Pourquoi le manque de reconnaissance est-il encore aussi répandu ?
Rarement volontaire, il résulte de plusieurs facteurs combinés : des cultures très centrées sur les chiffres, des managers sous pression, sans outils, une communication pauvre en retours et des charges de travail élevées. « Concrètement, ça donne des situations comme un manager qui voit bien l’investissement de son équipe, mais qui se dit “on verra ça plus tard”, et ce “plus tard” n’arrive jamais. Et le salarié finit par se dire : “Mon travail ne compte pas vraiment.”» explicite la spécialiste qui appelle à ne plus confondre gratitude et reconnaissance au travail.
Dire merci, féliciter, célébrer, c’est important. Mais ça relève surtout de la gratitude. Aujourd’hui, les salariés attendent plus de considération, c’est la base d’une relation humaine. La considération, c’est : être écouté, être consulté, pouvoir se développer et sentir qu’on a une place dans l’organisation. C’est par exemple demander l’avis d’un collaborateur sur l’organisation d’un projet, lui laisser de l’autonomie, ou lui confier un sujet parce qu’on reconnaît son expertise. On passe d’une reconnaissance ponctuelle à une relation continue, qui dit : “tu comptes ici.”
Comment mieux reconnaître les équipes au travail ?

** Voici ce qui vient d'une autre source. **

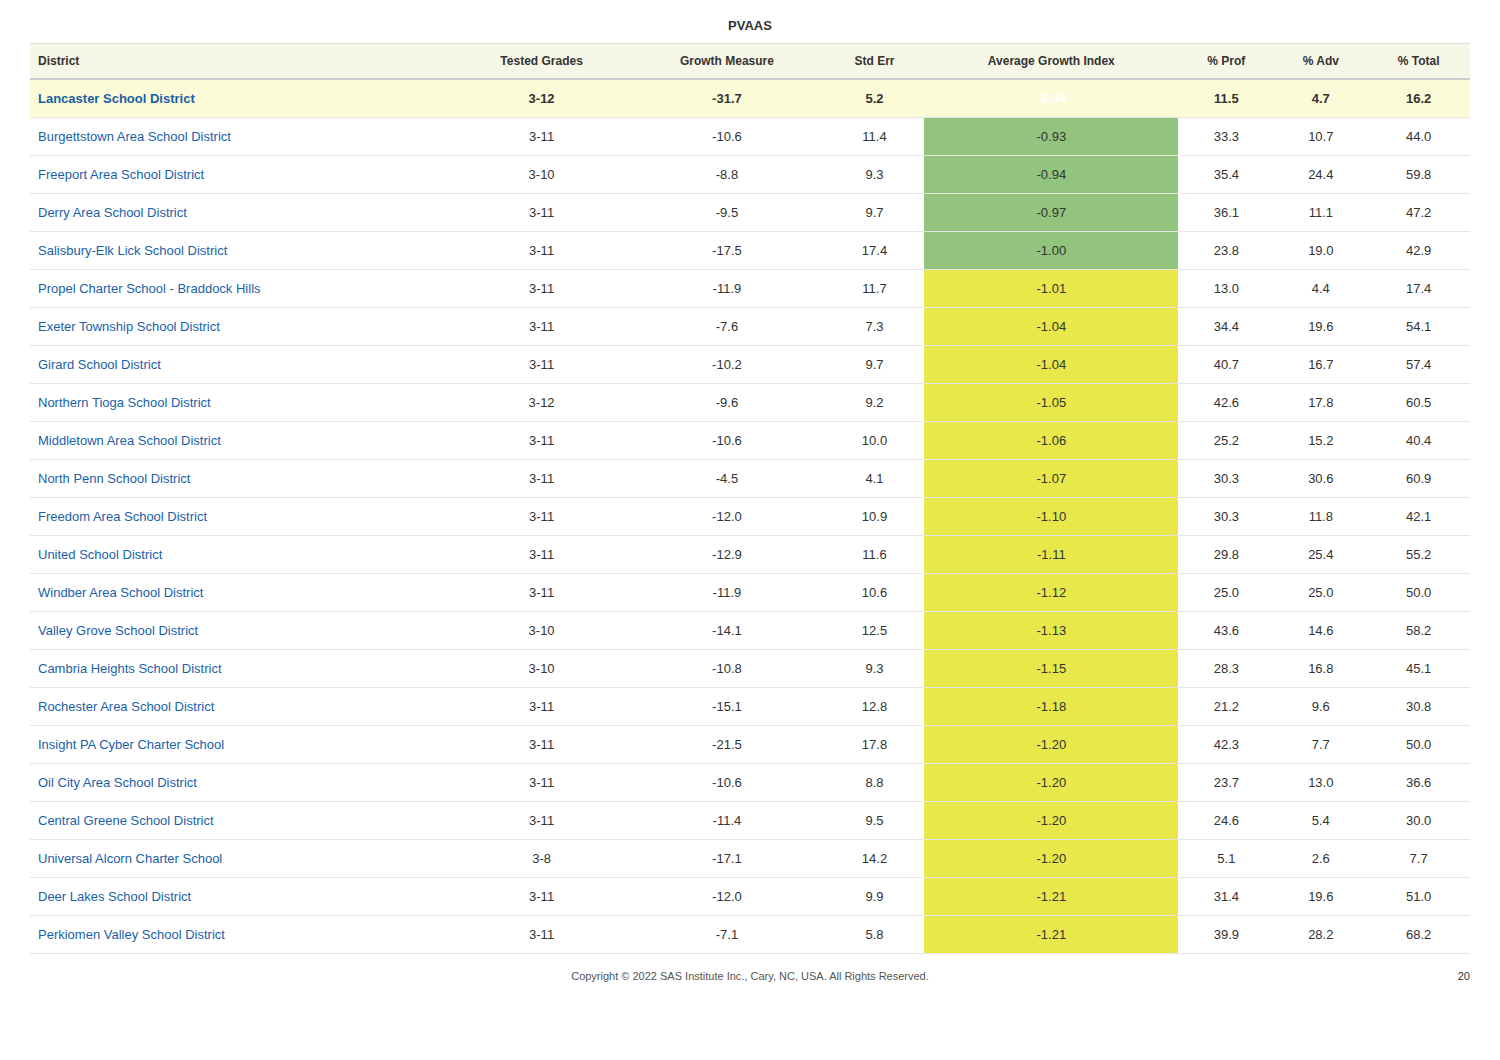PVAAS
| District | Tested Grades | Growth Measure | Std Err | Average Growth Index | % Prof | % Adv | % Total |
| --- | --- | --- | --- | --- | --- | --- | --- |
| Lancaster School District | 3-12 | -31.7 | 5.2 | -6.04 | 11.5 | 4.7 | 16.2 |
| Burgettstown Area School District | 3-11 | -10.6 | 11.4 | -0.93 | 33.3 | 10.7 | 44.0 |
| Freeport Area School District | 3-10 | -8.8 | 9.3 | -0.94 | 35.4 | 24.4 | 59.8 |
| Derry Area School District | 3-11 | -9.5 | 9.7 | -0.97 | 36.1 | 11.1 | 47.2 |
| Salisbury-Elk Lick School District | 3-11 | -17.5 | 17.4 | -1.00 | 23.8 | 19.0 | 42.9 |
| Propel Charter School - Braddock Hills | 3-11 | -11.9 | 11.7 | -1.01 | 13.0 | 4.4 | 17.4 |
| Exeter Township School District | 3-11 | -7.6 | 7.3 | -1.04 | 34.4 | 19.6 | 54.1 |
| Girard School District | 3-11 | -10.2 | 9.7 | -1.04 | 40.7 | 16.7 | 57.4 |
| Northern Tioga School District | 3-12 | -9.6 | 9.2 | -1.05 | 42.6 | 17.8 | 60.5 |
| Middletown Area School District | 3-11 | -10.6 | 10.0 | -1.06 | 25.2 | 15.2 | 40.4 |
| North Penn School District | 3-11 | -4.5 | 4.1 | -1.07 | 30.3 | 30.6 | 60.9 |
| Freedom Area School District | 3-11 | -12.0 | 10.9 | -1.10 | 30.3 | 11.8 | 42.1 |
| United School District | 3-11 | -12.9 | 11.6 | -1.11 | 29.8 | 25.4 | 55.2 |
| Windber Area School District | 3-11 | -11.9 | 10.6 | -1.12 | 25.0 | 25.0 | 50.0 |
| Valley Grove School District | 3-10 | -14.1 | 12.5 | -1.13 | 43.6 | 14.6 | 58.2 |
| Cambria Heights School District | 3-10 | -10.8 | 9.3 | -1.15 | 28.3 | 16.8 | 45.1 |
| Rochester Area School District | 3-11 | -15.1 | 12.8 | -1.18 | 21.2 | 9.6 | 30.8 |
| Insight PA Cyber Charter School | 3-11 | -21.5 | 17.8 | -1.20 | 42.3 | 7.7 | 50.0 |
| Oil City Area School District | 3-11 | -10.6 | 8.8 | -1.20 | 23.7 | 13.0 | 36.6 |
| Central Greene School District | 3-11 | -11.4 | 9.5 | -1.20 | 24.6 | 5.4 | 30.0 |
| Universal Alcorn Charter School | 3-8 | -17.1 | 14.2 | -1.20 | 5.1 | 2.6 | 7.7 |
| Deer Lakes School District | 3-11 | -12.0 | 9.9 | -1.21 | 31.4 | 19.6 | 51.0 |
| Perkiomen Valley School District | 3-11 | -7.1 | 5.8 | -1.21 | 39.9 | 28.2 | 68.2 |
Copyright © 2022 SAS Institute Inc., Cary, NC, USA. All Rights Reserved. 20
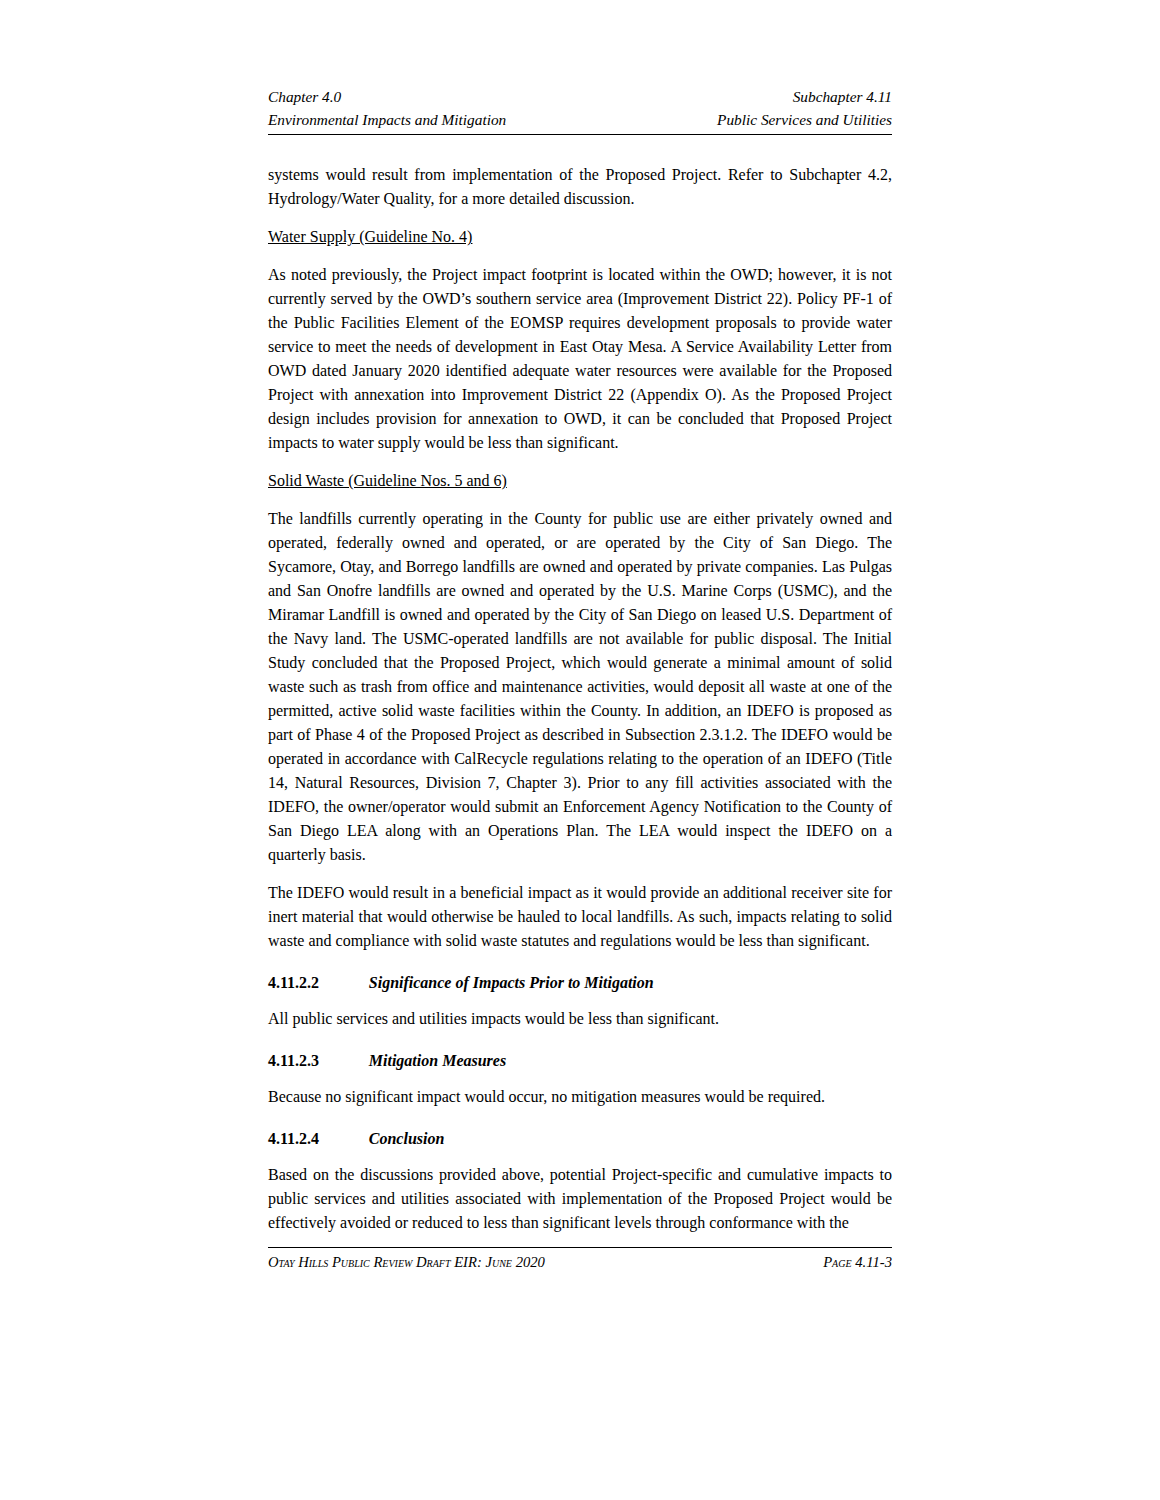Chapter 4.0
Subchapter 4.11
Environmental Impacts and Mitigation
Public Services and Utilities
systems would result from implementation of the Proposed Project. Refer to Subchapter 4.2, Hydrology/Water Quality, for a more detailed discussion.
Water Supply (Guideline No. 4)
As noted previously, the Project impact footprint is located within the OWD; however, it is not currently served by the OWD’s southern service area (Improvement District 22). Policy PF-1 of the Public Facilities Element of the EOMSP requires development proposals to provide water service to meet the needs of development in East Otay Mesa. A Service Availability Letter from OWD dated January 2020 identified adequate water resources were available for the Proposed Project with annexation into Improvement District 22 (Appendix O). As the Proposed Project design includes provision for annexation to OWD, it can be concluded that Proposed Project impacts to water supply would be less than significant.
Solid Waste (Guideline Nos. 5 and 6)
The landfills currently operating in the County for public use are either privately owned and operated, federally owned and operated, or are operated by the City of San Diego. The Sycamore, Otay, and Borrego landfills are owned and operated by private companies. Las Pulgas and San Onofre landfills are owned and operated by the U.S. Marine Corps (USMC), and the Miramar Landfill is owned and operated by the City of San Diego on leased U.S. Department of the Navy land. The USMC-operated landfills are not available for public disposal. The Initial Study concluded that the Proposed Project, which would generate a minimal amount of solid waste such as trash from office and maintenance activities, would deposit all waste at one of the permitted, active solid waste facilities within the County. In addition, an IDEFO is proposed as part of Phase 4 of the Proposed Project as described in Subsection 2.3.1.2. The IDEFO would be operated in accordance with CalRecycle regulations relating to the operation of an IDEFO (Title 14, Natural Resources, Division 7, Chapter 3). Prior to any fill activities associated with the IDEFO, the owner/operator would submit an Enforcement Agency Notification to the County of San Diego LEA along with an Operations Plan. The LEA would inspect the IDEFO on a quarterly basis.
The IDEFO would result in a beneficial impact as it would provide an additional receiver site for inert material that would otherwise be hauled to local landfills. As such, impacts relating to solid waste and compliance with solid waste statutes and regulations would be less than significant.
4.11.2.2 Significance of Impacts Prior to Mitigation
All public services and utilities impacts would be less than significant.
4.11.2.3 Mitigation Measures
Because no significant impact would occur, no mitigation measures would be required.
4.11.2.4 Conclusion
Based on the discussions provided above, potential Project-specific and cumulative impacts to public services and utilities associated with implementation of the Proposed Project would be effectively avoided or reduced to less than significant levels through conformance with the
Otay Hills Public Review Draft EIR: June 2020
Page 4.11-3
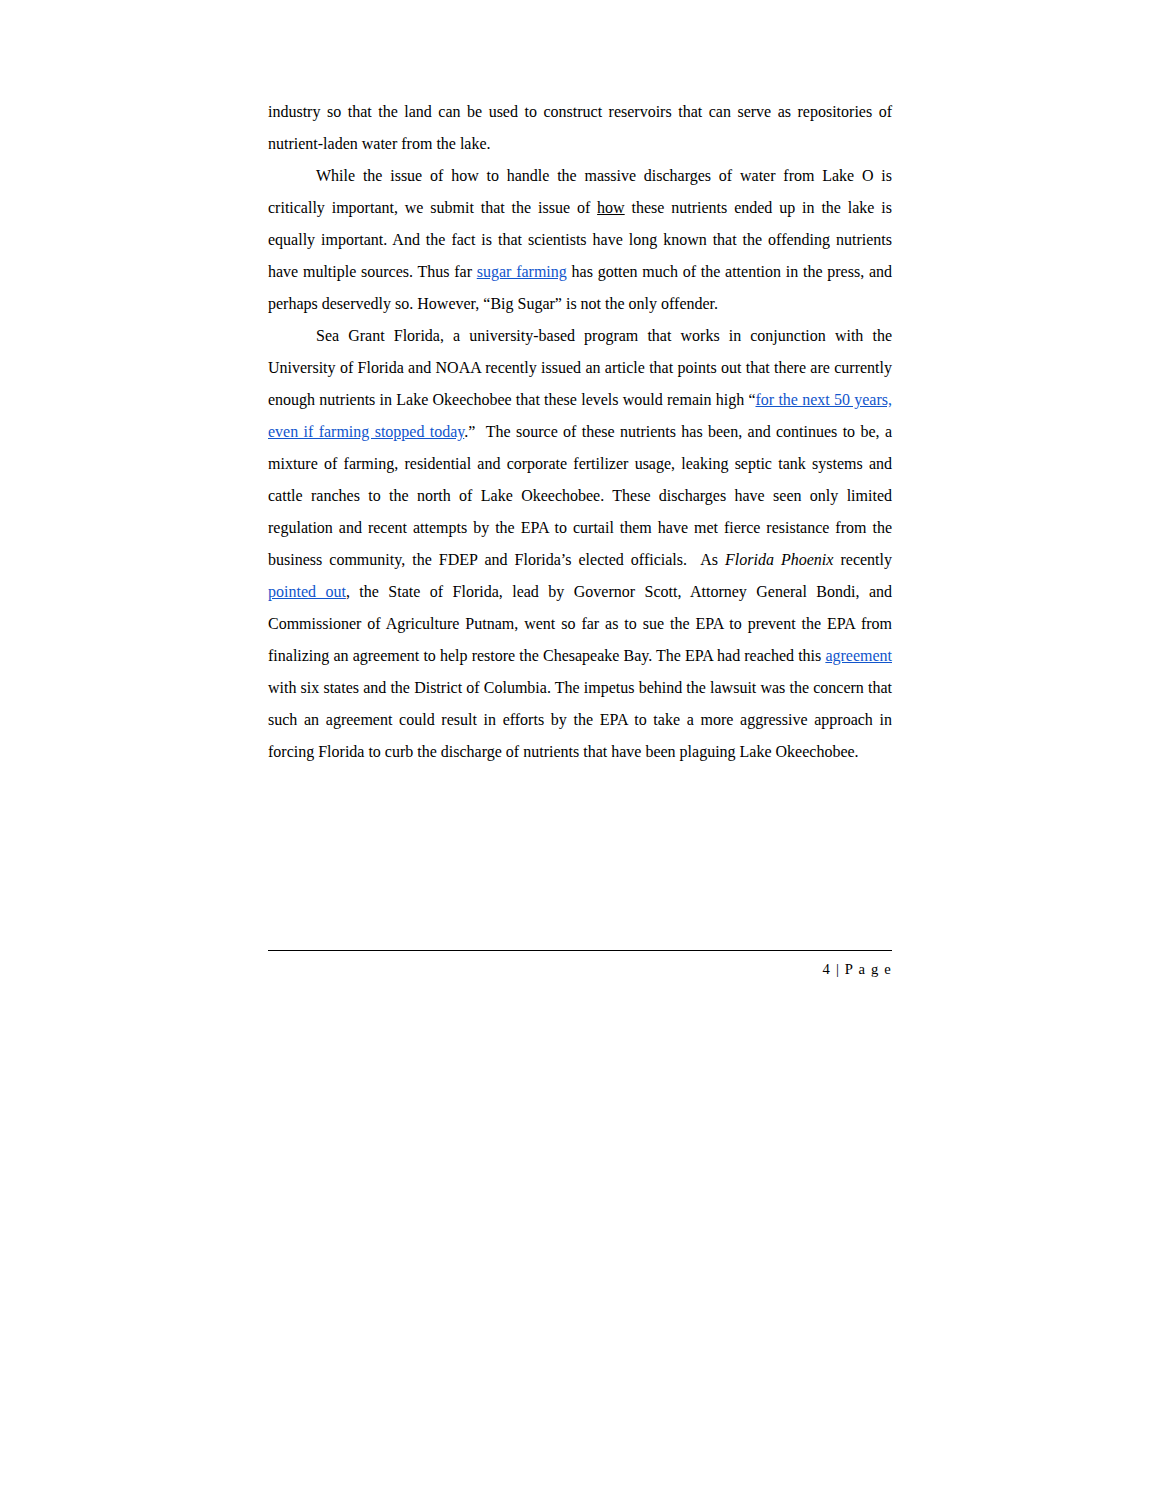industry so that the land can be used to construct reservoirs that can serve as repositories of nutrient-laden water from the lake.
While the issue of how to handle the massive discharges of water from Lake O is critically important, we submit that the issue of how these nutrients ended up in the lake is equally important. And the fact is that scientists have long known that the offending nutrients have multiple sources. Thus far sugar farming has gotten much of the attention in the press, and perhaps deservedly so. However, “Big Sugar” is not the only offender.
Sea Grant Florida, a university-based program that works in conjunction with the University of Florida and NOAA recently issued an article that points out that there are currently enough nutrients in Lake Okeechobee that these levels would remain high “for the next 50 years, even if farming stopped today.” The source of these nutrients has been, and continues to be, a mixture of farming, residential and corporate fertilizer usage, leaking septic tank systems and cattle ranches to the north of Lake Okeechobee. These discharges have seen only limited regulation and recent attempts by the EPA to curtail them have met fierce resistance from the business community, the FDEP and Florida’s elected officials. As Florida Phoenix recently pointed out, the State of Florida, lead by Governor Scott, Attorney General Bondi, and Commissioner of Agriculture Putnam, went so far as to sue the EPA to prevent the EPA from finalizing an agreement to help restore the Chesapeake Bay. The EPA had reached this agreement with six states and the District of Columbia. The impetus behind the lawsuit was the concern that such an agreement could result in efforts by the EPA to take a more aggressive approach in forcing Florida to curb the discharge of nutrients that have been plaguing Lake Okeechobee.
4 | P a g e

Il existe quatre grandes formes de reconnaissance : la reconnaissance existentielle de la personne, la reconnaissance du travail, la reconnaissance des résultats et la reconnaissance des efforts et de l’investissement. Gare aux entreprises qui ne valorisent que les résultats : « elles invisibilisent tout le travail réel qui permet justement d’y arriver ». Pourtant, des gestes simples permettent d'accroître la reconnaissance professionnelle comme dire bonjour le matin, écouter, souligner un succès et valoriser un collaborateur devant ses pairs. « Par exemple, en réunion, au lieu de dire “bravo à l’équipe”, dire “ce projet a tenu les délais parce que Julie a sécurisé les échanges clients et anticipé les risques” » illustre Murielle Zel Boch qui incite aussi les responsables à faire des retours précis après une situation réussie dans les rituels d’équipe, les points projets, les échanges informels plutôt que d’attendre l’entretien annuel. « Par exemple, quand un pair dit “sans ton aide, je n’y serais pas arrivé”, l’impact est énorme. Et ça passe aussi par être équitable, donner de l’autonomie et de la confiance » complète la spécialiste.
Le manque de reconnaissance est un mal silencieux et très coûteux pour les entreprises, qui nuit à la santé mentale des salariés et entame leur engagement et leur performance. Pourtant, des gestes sincères, réguliers et justes contribuent à faire de l'entreprise un environnement de travail durable, qui mobilise l'investissement de chacun. « Il ne s'agit pas d'être gentil » précise Murielle Zel Boch car « dire merci, c’est bien. Considérer vraiment, c’est ce qui change tout ».